Era um pesadelo. Mesmo respeitando as opiniões da Velha, era impossível dizer não para minha porra-louca de plantão.
Ela tanto me conquistou e fez mudanças tão importantes na minha vida e na minha personalidade que acabou
conquistando a Velha também.
Boa de papo, aquela menina! Mas malandra de tudo! Era uma maluquice atrás da outra. A Velha passou a intervir
somente em situações de perigo. Eu só ouvia a voz dela dizendo: “Se meteu em encrenca, agora sai.” Nestas horas,
tanto eu quanto a minha menina levada, olhávamos para ela com cara de socorro. Torcíamos para que tudo fosse um
sonho e que acabasse logo. Mas ela sorria ironicamente e dizia: “Vocês vão ver o estrago na hora que o despertador
tocar”.
Eu só não me preocupava mais porque a doida da novata tinha uma gargalhada e um brilho nos olhos que me contagiavam
e me faziam levar a vida muito pouco a sério. Sempre que eu oscilava, ela vinha com o mesmo argumento: “O que você
tem a perder? A vida é assim, o momento é esse. Na pior das hipóteses você vai rir disso no futuro.” Ela sempre
usava como seus aliados a efemeridade do tempo, a rigidez dos seres humanos com suas vidas medíocres, a grandeza do
universo, a alegria de viver a vida intensamente e, quando nada disso fazia efeito sobre mim, a danada ficava em um
canto sentada, cantando baixinho na minha cabeça: “vida, louca vida, vida breve, já que eu não posso te levar, quero
que você me leve”.
Era o seu golpe baixo para me fazer ceder e eu cedia. E adorava vê-la saltar dentro de mim e gritar de satisfação.

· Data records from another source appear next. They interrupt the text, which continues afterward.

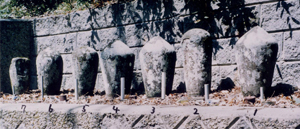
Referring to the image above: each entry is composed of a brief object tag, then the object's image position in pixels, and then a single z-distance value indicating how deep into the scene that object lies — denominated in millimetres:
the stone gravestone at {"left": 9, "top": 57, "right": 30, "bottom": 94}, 4832
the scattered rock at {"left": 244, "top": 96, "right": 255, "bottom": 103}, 2893
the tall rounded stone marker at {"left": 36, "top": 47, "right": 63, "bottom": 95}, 4480
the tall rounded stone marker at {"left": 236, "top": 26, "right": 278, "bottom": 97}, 2977
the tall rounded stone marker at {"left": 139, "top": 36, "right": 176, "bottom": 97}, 3613
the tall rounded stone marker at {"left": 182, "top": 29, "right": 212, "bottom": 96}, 3346
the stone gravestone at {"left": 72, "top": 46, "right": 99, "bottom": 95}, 4141
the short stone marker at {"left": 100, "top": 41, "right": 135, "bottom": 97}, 3822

Até a Velha ria nestas horas, com desdém, mas ria.
Hoje em dia, elas se dão muito bem. Conversam com mais tolerância, discutem menos e até aprenderam muito uma com a
outra. Sinto que elas gostam tanto desta convivência que, muitas vezes, eu acho que elas pararam de atuar na minha
vida para observá-la. Penso até que elas cansaram de mim, que andam me deixando muito solta. Que bobas! Não fazem
idéia do quanto eu gosto da participação delas.
No fundo, no fundo elas sabem que são muito parecidas. Souberam se respeitar, identificar a hora certa de entrar em
ação e acabaram formando uma bela dupla. Ou por necessidade, ou porque no final das contas as duas perceberam que
tinham um objetivo em comum e que a prioridade era me ver feliz.